Compilation is the art of amplifying engineering skills: one has to craft abstractions and language constructs that streamline thinking the resolution of problems. As Brian Kernighan famously wrote: Everyone knows that debugging is twice as hard as writing a program in the first place. So if you’re as clever as you can be when you write it, how will you ever debug it? The same logic applies to supply chain optimization, because it’s essentially the same thing as writing code. Well, at Lokad, it literally is the same thing.
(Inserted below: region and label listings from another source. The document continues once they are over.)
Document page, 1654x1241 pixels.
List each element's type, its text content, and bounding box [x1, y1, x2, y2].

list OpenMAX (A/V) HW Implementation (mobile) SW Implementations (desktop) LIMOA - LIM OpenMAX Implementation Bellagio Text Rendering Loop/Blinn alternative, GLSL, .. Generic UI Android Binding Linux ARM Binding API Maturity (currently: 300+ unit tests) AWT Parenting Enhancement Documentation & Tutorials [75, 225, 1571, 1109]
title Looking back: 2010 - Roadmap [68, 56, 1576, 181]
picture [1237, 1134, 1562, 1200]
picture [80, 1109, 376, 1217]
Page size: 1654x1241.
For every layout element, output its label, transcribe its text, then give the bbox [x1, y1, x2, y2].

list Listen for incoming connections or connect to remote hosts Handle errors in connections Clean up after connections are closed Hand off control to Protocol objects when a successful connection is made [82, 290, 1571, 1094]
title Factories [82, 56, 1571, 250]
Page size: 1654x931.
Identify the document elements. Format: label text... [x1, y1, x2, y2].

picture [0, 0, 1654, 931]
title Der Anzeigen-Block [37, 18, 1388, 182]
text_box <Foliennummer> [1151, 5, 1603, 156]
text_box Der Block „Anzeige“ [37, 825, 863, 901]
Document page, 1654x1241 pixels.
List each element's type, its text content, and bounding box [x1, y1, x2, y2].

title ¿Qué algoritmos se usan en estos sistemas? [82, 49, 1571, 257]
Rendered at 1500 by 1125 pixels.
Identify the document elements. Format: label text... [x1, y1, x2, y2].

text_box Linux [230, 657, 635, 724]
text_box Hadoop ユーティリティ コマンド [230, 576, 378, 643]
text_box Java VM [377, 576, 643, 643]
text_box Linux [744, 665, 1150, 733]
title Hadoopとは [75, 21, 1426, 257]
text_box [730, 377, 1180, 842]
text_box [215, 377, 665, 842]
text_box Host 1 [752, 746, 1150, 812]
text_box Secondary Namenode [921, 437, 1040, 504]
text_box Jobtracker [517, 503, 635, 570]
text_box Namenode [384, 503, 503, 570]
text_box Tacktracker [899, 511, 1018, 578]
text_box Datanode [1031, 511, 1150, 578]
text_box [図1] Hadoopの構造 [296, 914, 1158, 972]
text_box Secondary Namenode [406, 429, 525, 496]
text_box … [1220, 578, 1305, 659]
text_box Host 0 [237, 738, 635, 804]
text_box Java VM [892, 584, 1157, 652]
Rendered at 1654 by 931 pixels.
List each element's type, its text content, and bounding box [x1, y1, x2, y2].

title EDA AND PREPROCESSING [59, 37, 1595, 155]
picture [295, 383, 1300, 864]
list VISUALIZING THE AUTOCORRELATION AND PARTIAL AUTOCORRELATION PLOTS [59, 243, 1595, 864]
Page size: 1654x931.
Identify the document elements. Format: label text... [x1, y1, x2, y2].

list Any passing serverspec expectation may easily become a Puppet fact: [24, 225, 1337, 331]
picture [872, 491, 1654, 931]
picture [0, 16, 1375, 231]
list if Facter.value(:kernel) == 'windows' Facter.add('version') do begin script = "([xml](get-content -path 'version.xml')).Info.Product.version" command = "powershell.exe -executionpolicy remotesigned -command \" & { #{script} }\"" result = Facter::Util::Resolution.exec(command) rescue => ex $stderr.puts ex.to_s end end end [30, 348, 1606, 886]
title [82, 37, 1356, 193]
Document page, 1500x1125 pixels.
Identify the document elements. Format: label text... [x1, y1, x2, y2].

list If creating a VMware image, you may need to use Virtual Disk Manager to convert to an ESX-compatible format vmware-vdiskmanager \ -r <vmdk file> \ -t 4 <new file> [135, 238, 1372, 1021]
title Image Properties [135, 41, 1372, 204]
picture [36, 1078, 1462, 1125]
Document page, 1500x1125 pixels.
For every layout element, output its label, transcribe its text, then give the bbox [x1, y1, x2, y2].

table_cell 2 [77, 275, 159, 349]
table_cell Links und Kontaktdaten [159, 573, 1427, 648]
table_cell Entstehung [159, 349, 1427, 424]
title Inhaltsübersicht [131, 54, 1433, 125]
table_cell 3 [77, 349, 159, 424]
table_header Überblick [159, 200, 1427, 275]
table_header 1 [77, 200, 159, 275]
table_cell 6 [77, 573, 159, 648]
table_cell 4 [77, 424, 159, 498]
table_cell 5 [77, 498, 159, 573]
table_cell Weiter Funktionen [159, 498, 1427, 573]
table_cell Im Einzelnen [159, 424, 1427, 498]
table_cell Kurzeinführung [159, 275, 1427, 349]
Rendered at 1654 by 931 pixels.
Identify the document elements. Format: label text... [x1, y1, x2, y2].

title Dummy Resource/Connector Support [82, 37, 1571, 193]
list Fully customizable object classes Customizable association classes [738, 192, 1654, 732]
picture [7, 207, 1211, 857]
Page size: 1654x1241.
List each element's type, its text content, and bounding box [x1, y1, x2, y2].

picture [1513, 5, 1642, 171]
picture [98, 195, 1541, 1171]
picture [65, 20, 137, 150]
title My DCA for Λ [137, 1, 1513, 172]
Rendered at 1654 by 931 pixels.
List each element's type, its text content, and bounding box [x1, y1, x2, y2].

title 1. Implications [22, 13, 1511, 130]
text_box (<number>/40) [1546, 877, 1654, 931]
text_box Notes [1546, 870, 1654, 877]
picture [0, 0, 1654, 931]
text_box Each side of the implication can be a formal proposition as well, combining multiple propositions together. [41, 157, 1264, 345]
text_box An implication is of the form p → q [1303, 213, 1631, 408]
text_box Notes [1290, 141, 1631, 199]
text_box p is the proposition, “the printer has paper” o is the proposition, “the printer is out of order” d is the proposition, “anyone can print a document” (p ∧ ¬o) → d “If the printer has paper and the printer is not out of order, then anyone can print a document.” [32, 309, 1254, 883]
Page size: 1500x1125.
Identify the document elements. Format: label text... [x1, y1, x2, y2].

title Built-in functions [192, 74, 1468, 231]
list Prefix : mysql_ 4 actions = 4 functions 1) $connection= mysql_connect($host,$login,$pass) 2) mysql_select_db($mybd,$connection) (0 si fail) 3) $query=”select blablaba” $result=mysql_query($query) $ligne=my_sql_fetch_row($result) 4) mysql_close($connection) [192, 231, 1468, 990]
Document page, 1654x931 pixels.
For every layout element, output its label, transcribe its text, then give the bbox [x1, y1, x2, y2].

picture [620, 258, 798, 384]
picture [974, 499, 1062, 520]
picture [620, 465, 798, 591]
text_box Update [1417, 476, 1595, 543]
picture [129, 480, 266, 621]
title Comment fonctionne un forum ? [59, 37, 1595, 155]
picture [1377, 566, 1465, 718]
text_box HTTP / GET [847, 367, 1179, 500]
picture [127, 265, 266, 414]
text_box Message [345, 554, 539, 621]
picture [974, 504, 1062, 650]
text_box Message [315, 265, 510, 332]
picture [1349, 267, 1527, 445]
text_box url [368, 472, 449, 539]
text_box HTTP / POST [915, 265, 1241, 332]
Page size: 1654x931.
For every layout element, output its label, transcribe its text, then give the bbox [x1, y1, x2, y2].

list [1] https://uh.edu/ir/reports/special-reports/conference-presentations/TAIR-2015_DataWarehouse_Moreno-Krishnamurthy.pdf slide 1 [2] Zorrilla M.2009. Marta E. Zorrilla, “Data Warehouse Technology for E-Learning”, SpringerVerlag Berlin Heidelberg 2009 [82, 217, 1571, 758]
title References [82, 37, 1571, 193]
Conventional IT wisdom states that one should automate the easy parts first, leaving human experts to cope with the more complex elements. Yet, in supply chain, this approach backfires badly every single time. The most complex parts of supply chain are nearly always the most costly ones, the ones that urgently need attention. The easy parts can take care of themselves through min/max inventory or Kanban. Just like you wouldn’t build software for autonomous cars by refining software for automatic train operations, you can’t tackle difficult supply chain problems by refining software initially designed to resolve simple challenges.
Naturally, compilation alone isn’t sufficient to cope with supply chain challenges. Machine learning, big data processing and a sizable amount of human skills are worth mentioning as well. However, in all cases, having carefully crafting high-quality abstractions helps considerably. Machine learning is vastly simpler when input data is well-prepared. Big data processing is also much more straightforward when computations lend themselves easily to a high degree of parallelization.